6. O PS que dizia que as eleições eram europeias, agora define-as como veredicto puramente nacional. É o mesmo PS de sempre, que diz uma coisa e o seu contrário. É o Costa que diz que virou a página da austeridade em Lisboa, mas que põe Centeno a dizer em Bruxelas e Londres que afinal a austeridade continuou. É o Centeno que em Portugal diz que quer fazer a reforma da zona euro, mas que em Estrasburgo se recusa a participar no debate parlamentar sobre essa mesma reforma. É o Costa que diz que quer fazer uma boa negociação dos fundos europeus, mas que tem como cabeça de lista virtual o ministro responsável por cortes de 7% (certificados pelo Tribunal de Contas Europeu – 27 de Março) e, bem assim, pela pior execução de sempre (atestada pelo Banco de Portugal – 28 de Março). É o mesmo Costa que mais negligenciou e abandonou o Serviço Nacional de Saúde e depois elege a saúde como a grande prioridade se um dia voltar a ser Governo. É o Costa que diz que alivia os impostos, mas nos impõe a maior carga fiscal de sempre.

7. Em cerca de um mês, Costa passou da pregação do partido mais europeu para a propaganda mais nacionalista de que há memória. De repente, o que deveria ser um saudável exercício de pedagogia sobre a Europa, uma compreensão da relevância dos temas europeus e da dimensão europeia dos temas nacionais tornou-se numa vertigem voraz de chavões e frases feitas ao estilo paroquial. A pior e mais triste de todas é a de que o PSD quer usar as europeias para “tomar de assalto” o poder. Sobre “assaltos ao poder”, seja no partido, seja no Governo, talvez Costa devesse parar para pensar!
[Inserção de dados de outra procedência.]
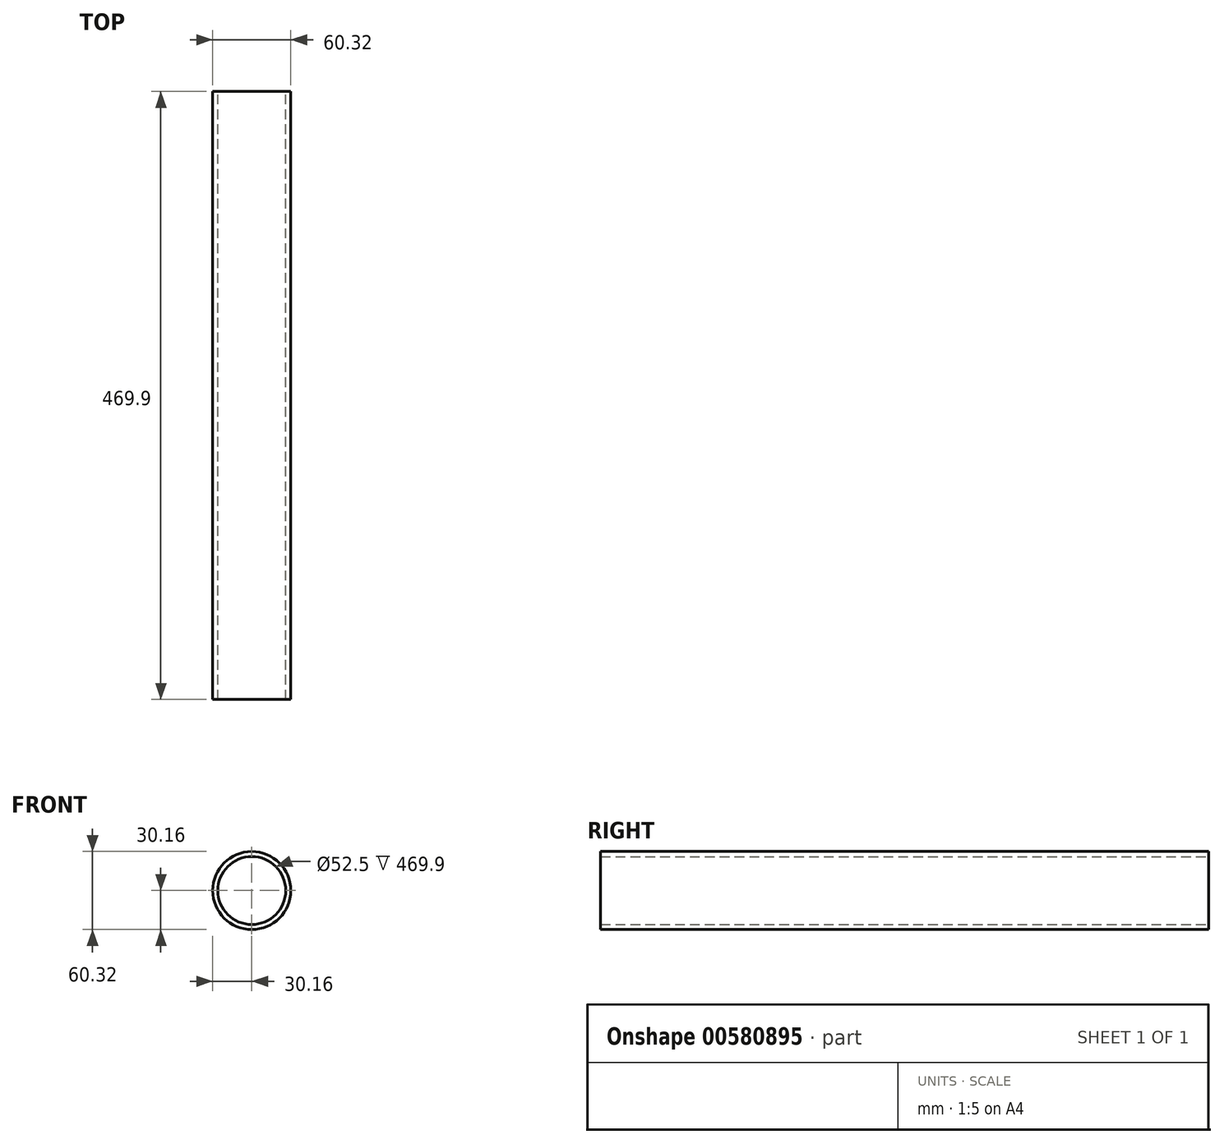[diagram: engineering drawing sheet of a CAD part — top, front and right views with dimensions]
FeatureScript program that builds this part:
annotation { "Feature Type Name" : "Feature", "Feature Type Description" : "" }
export const myFeature = defineFeature(function(context is Context, id is Id, definition is map)
    precondition{}
    {
        {
            var Q0;
            Q0=qCreatedBy(makeId("Front.planeOp"),FACE);
            var sketch = newSketch(context, id + "F0", { "sketchPlane" : qUnion([Q0])});
            skCircle(sketch, "E0", {"center": v(0, 0) * mm, "radius": 30.16 * mm});
            skCircle(sketch, "E1.0", {"center": v(0, 0) * mm, "radius": 26.25 * mm});
            skSolve(sketch);
        }
        {
            var Q0;
            Q0 = qSketchRegion(id + "F0", true);
            extrude(context, id + "F1", {"entities" : qUnion([Q0]), "endBound" : BoundingType.SYMMETRIC, "depth" : 469.9 * mm, "offsetDistance" : 25 * mm});
        }
    });
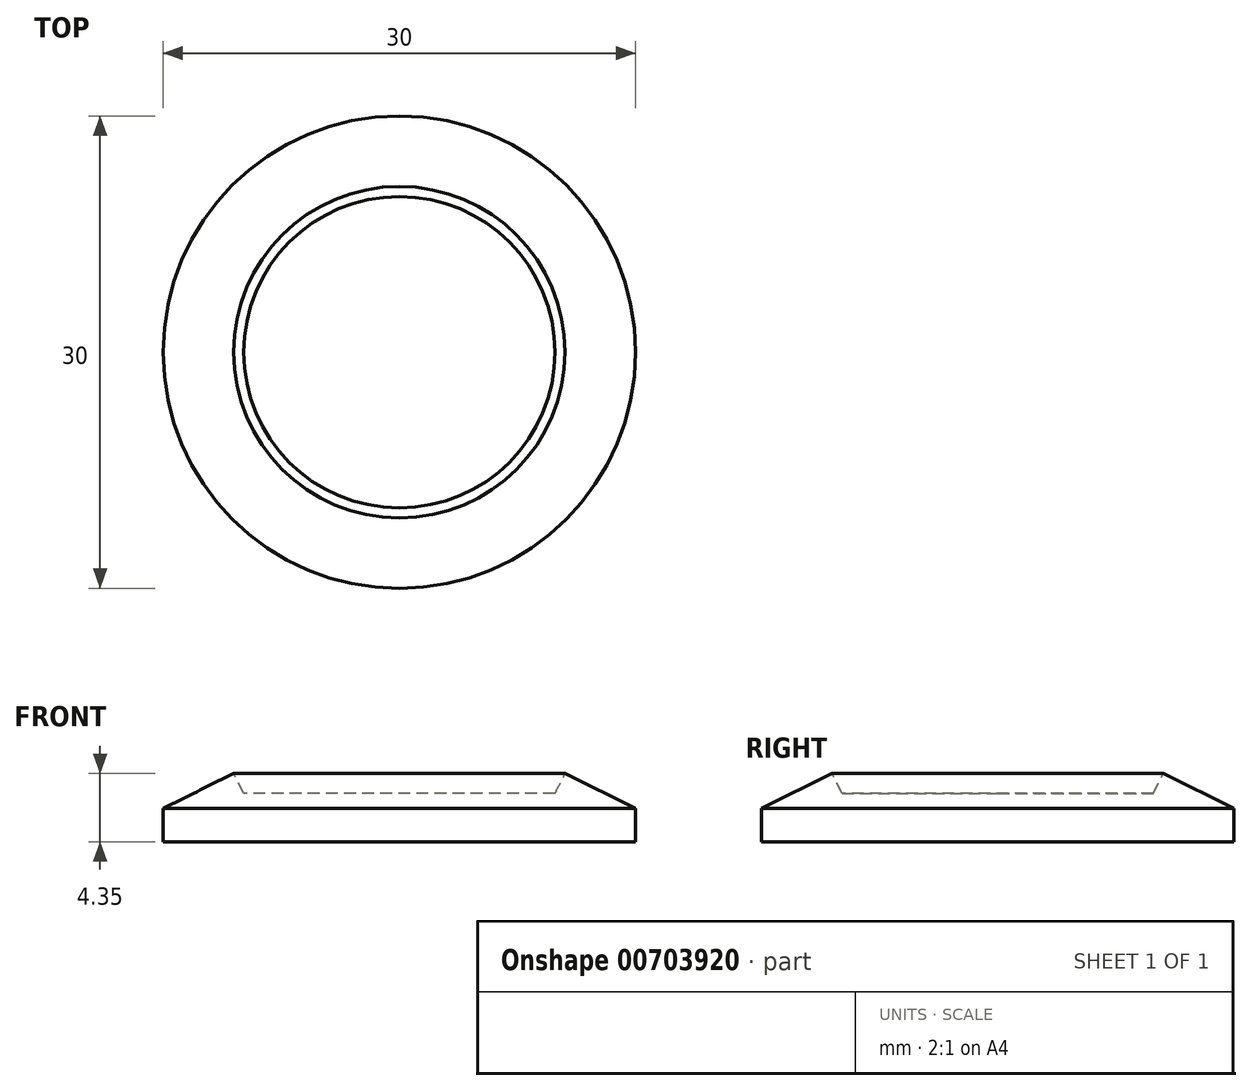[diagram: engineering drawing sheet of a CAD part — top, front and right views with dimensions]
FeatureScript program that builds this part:
annotation { "Feature Type Name" : "Feature", "Feature Type Description" : "" }
export const myFeature = defineFeature(function(context is Context, id is Id, definition is map)
    precondition{}
    {
        {
            var Q0;
            Q0=qCreatedBy(makeId("Front.planeOp"),FACE);
            var sketch = newSketch(context, id + "F0", { "sketchPlane" : qUnion([Q0])});
            skLineSegment(sketch, "E0", {"start": v(0, 9.59) * mm, "end": v(0, -2.57) * mm, "construction": true});
            skLineSegment(sketch, "E1", {"start": v(0, 8.62) * mm, "end": v(15, 1.12) * mm, "construction": true});
            skLineSegment(sketch, "E2", {"start": v(0, -1) * mm, "end": v(13.94, -1) * mm});
            skLineSegment(sketch, "E3", {"start": v(13.94, -1) * mm, "end": v(15.45, 2.01) * mm});
            skLineSegment(sketch, "E4", {"start": v(15.45, 2.01) * mm, "end": v(10.84, 3.98) * mm});
            skLineSegment(sketch, "E5", {"start": v(10.84, 3.98) * mm, "end": v(9.89, 2.07) * mm});
            skLineSegment(sketch, "E6", {"start": v(9.89, 2.07) * mm, "end": v(0, 2.07) * mm});
            skPoint(sketch, "E7", {"position": v(14.44, 0) * mm});
            skPoint(sketch, "E8", {"position": v(15, 1.12) * mm});
            skPoint(sketch, "E9", {"position": v(10.14, 2.57) * mm});
            skLineSegment(sketch, "E10", {"start": v(0, 8.62) * mm, "end": v(15.45, 2.01) * mm, "construction": true});
            skLineSegment(sketch, "E11", {"start": v(0, 8.62) * mm, "end": v(14.44, 0) * mm, "construction": true});
            skPoint(sketch, "E12", {"position": v(10.53, 3.35) * mm});
            skLineSegment(sketch, "E13", {"start": v(0, 2.07) * mm, "end": v(0, -1) * mm});
            skSolve(sketch);
        }
        {
            var Q0;
            Q0=qCreatedBy(makeId("Front.planeOp"),FACE);
            var sketch = newSketch(context, id + "F1", { "sketchPlane" : qUnion([Q0])});
            skLineSegment(sketch, "E14.0", {"start": v(9.89, 2.07) * mm, "end": v(0, 2.07) * mm});
            skLineSegment(sketch, "E15.0", {"start": v(10.53, 3.35) * mm, "end": v(9.89, 2.07) * mm});
            skLineSegment(sketch, "E16.0", {"start": v(10.53, 3.35) * mm, "end": v(15, 1.12) * mm});
            skLineSegment(sketch, "E17.0", {"start": v(13.94, -1) * mm, "end": v(15, 1.12) * mm});
            skLineSegment(sketch, "E18.0", {"start": v(0, -1) * mm, "end": v(13.94, -1) * mm});
            skPoint(sketch, "E19.orphan", {"position": v(0, 8.62) * mm});
            skPoint(sketch, "E20.orphan", {"position": v(15.45, 2.01) * mm});
            skLineSegment(sketch, "E21.0", {"start": v(0, 2.07) * mm, "end": v(0, -1) * mm});
            skSolve(sketch);
        }
        {
            var Q0;
            Q0=qSketchRegion(id+"F1",true);
            var Q1;
            Q1=sQuery(id+"F0.wireOp",EDGE,"E0");
            revolve(context, id + "F2", {"entities" : qUnion([Q0]), "axis" : qUnion([Q1]), "revolveType" : RevolveType.FULL});
        }
        {
            var Q0;
            Q0=makeQuery(id+"F2.opRevolve","SWEPT_FACE",FACE,{"disambiguationData":[OSD([sQuery(id+"F1.wireOp",EDGE,"E18.0")])]});
            var sketch = newSketch(context, id + "F3", { "sketchPlane" : qUnion([Q0])});
            skCircle(sketch, "E22.0", {"center": v(0, 0) * mm, "radius": 15 * mm});
            skCircle(sketch, "E23.0", {"center": v(0, 0) * mm, "radius": 13.94 * mm});
            skSolve(sketch);
        }
        {
            var Q0;
            Q0=qSketchRegion(id+"F3",true);
            extrude(context, id + "F4", {"entities" : qUnion([Q0]), "operationType" : NewBodyOperationType.ADD, "endBound" : BoundingType.UP_TO_NEXT, "oppositeDirection" : true, "depth" : 25 * mm, "offsetDistance" : 25 * mm});
        }
    });
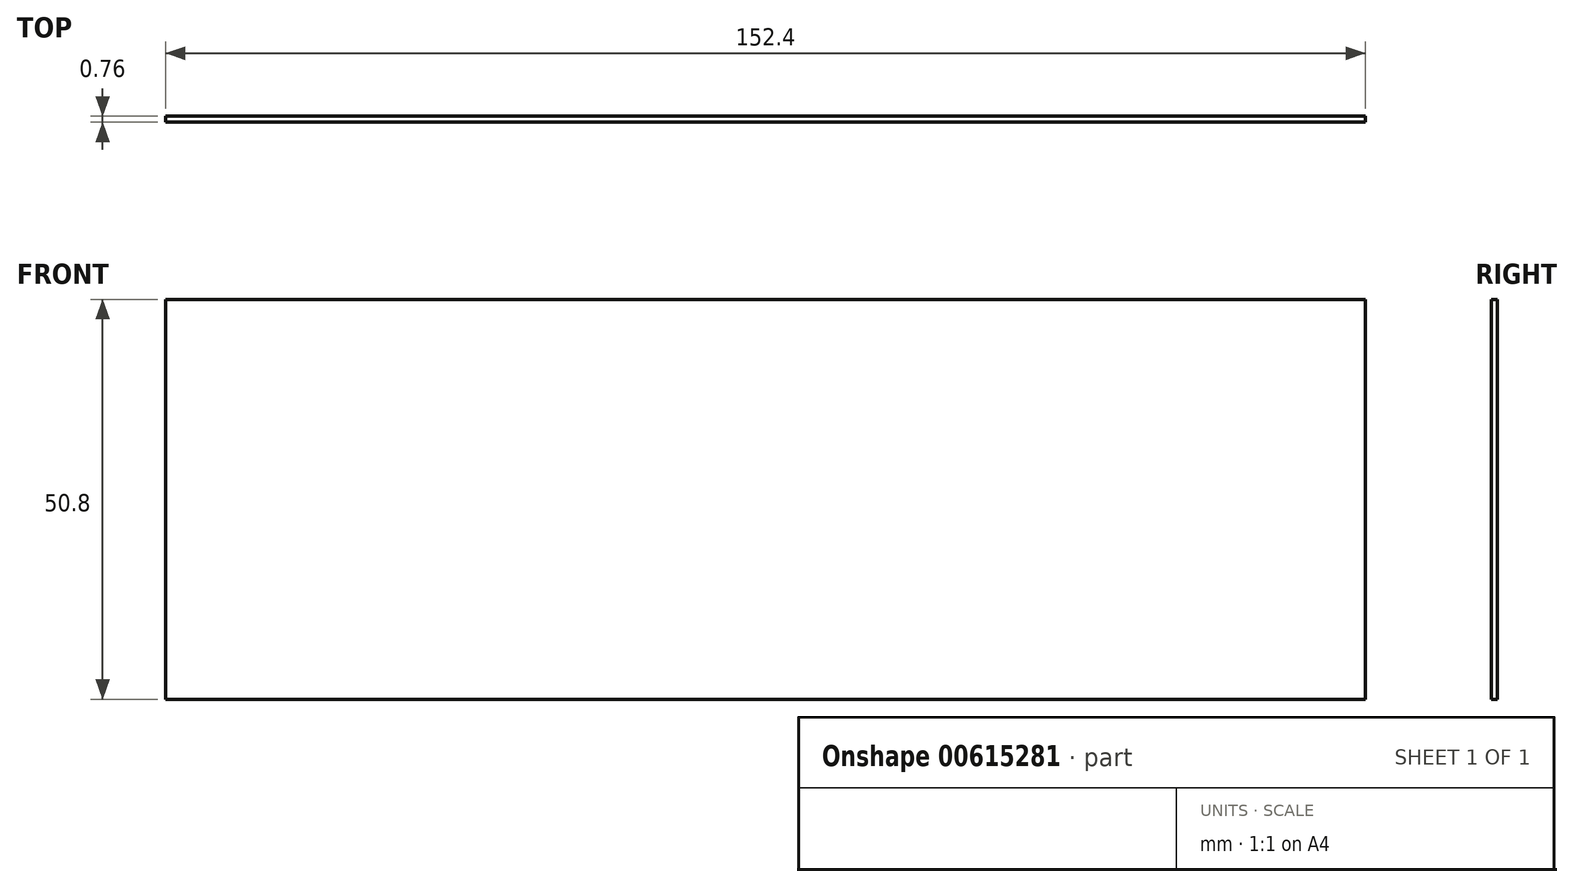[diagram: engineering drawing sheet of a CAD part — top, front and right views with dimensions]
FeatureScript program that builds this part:
annotation { "Feature Type Name" : "Feature", "Feature Type Description" : "" }
export const myFeature = defineFeature(function(context is Context, id is Id, definition is map)
    precondition{}
    {
        {
            assignVariable(context, id + "F0", {"name" : "Thickness", "anyValue" : 3 / 4});
        }
        {
            var Q0;
            Q0=qCreatedBy(makeId("Front.planeOp"),FACE);
            var sketch = newSketch(context, id + "F1", { "sketchPlane" : qUnion([Q0])});
            skLineSegment(sketch, "E0.bottom", {"start": v(-76.2, 25.4) * mm, "end": v(76.2, 25.4) * mm});
            skLineSegment(sketch, "E0.top", {"start": v(-76.2, -25.4) * mm, "end": v(76.2, -25.4) * mm});
            skLineSegment(sketch, "E0.left", {"start": v(-76.2, 25.4) * mm, "end": v(-76.2, -25.4) * mm});
            skLineSegment(sketch, "E0.right", {"start": v(76.2, 25.4) * mm, "end": v(76.2, -25.4) * mm});
            skLineSegment(sketch, "E1", {"start": v(-76.2, 25.4) * mm, "end": v(76.2, -25.4) * mm, "construction": true});
            skSolve(sketch);
        }
        {
            var Q0;
            Q0 = qSketchRegion(id + "F1", true);
            extrude(context, id + "F2", {"entities" : qUnion([Q0]), "endBound" : BoundingType.SYMMETRIC, "depth" : (getVariable(context, 'Thickness')) * mm, "offsetDistance" : 25.4 * mm});
        }
    });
E de uma coisa fique tranquilo e seguro: o PSD visa mesmo ganhar eleições; visa mesmo exercer o poder: mas pelo voto, com maioria e respeitando quem teve maiorias. E já agora: para servir os portugueses.

Quando vejo tanto nervosismo e tanta fulanização ditada pela pressão eleitoral, chego a perguntar-me: onde está o Costa que encontrei, nos dias de Conselho Europeu de Sófia (15 de Maio de 2018), que instava a que, cada um no seu âmbito, defendesse a posição portuguesa juntos dos líderes europeus? Onde ficou o Costa que encontrei informalmente, antes do Conselho Europeu de Salzburgo (19 de Setembro de 2018), e que achou importante que eu conhecesse a sua visão sobre o Sptizenkandidat do PPE?

Sim. Carlos Moedas. A fotografia do buraco negro deve-se ao esforço de centenas ou milhares! Mas é um orgulho que um português que tanto faz pela ciência esteja no centro da sua divulgação.

Não. Catedral de Notre-Dame. Este incêndio, seja qual for a sua origem, é uma ferida no coração da Europa, da cultura, da história, do espiritual e do sagrado. Quando Notre-Dame arde, nós sangramos.